NEW GENES IN NEUROMUSCULAR DISEASES

Distal myopathies are a clinically, histopathologically and genetically heterogeneous group of inherited skeletal muscle diseases with muscle weakness predominantly observed in the distal muscles. Despite advancements in high throughput sequencing, a number of patients remain without a molecular diagnosis. Especially sporadic distal myopathy cases, often due to lack of additional family history, usually cannot progress beyond candidate gene approaches. Taking advantage of deep phenotyping and histopathological evidence, we have identified the small muscle protein X gene (SMPX) as a novel disease gene causing the first X-linked form of distal myopathy.

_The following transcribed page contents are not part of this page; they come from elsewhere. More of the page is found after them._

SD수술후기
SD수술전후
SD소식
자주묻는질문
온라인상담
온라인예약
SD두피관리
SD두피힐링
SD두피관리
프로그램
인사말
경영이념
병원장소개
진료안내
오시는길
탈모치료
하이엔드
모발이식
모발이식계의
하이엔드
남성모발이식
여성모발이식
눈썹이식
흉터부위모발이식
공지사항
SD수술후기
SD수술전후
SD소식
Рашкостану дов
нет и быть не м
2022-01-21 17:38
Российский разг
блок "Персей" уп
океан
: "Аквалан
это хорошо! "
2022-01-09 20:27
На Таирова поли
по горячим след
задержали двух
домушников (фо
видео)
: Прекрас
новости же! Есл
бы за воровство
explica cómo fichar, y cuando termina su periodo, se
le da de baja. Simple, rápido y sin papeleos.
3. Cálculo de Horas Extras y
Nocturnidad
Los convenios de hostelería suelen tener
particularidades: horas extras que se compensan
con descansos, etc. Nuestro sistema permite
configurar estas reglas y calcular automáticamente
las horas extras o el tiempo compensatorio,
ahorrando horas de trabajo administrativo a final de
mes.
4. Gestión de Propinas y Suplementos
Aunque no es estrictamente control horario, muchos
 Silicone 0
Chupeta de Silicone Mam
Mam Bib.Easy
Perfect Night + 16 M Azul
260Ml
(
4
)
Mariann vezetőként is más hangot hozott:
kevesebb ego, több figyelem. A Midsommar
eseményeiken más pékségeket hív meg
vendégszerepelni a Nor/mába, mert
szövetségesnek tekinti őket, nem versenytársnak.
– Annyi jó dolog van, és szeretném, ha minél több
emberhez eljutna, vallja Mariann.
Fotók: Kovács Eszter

Using exome and targeted panel sequencing, we detected mutations in six unrelated sporadic male patients with an adult-onset, distal muscle weakness, usually both in lower and upper limbs, sharing common clinical and histopathological findings. We report four different missense variants, including two founder haplotypes in the Italian population and Northern French populations, strongly suggesting the underestimation of this disease in Mediterranean countries. Additionally, we have identified two different missense changes in a German and a Finnish patient. Functional evidence in HeLa and C2C12 cells suggest that the mutant proteins behave differently than the wild type SMPX by affecting the formation of lamellipodia. We are currently investigating the effect of these mutations in zebrafish models.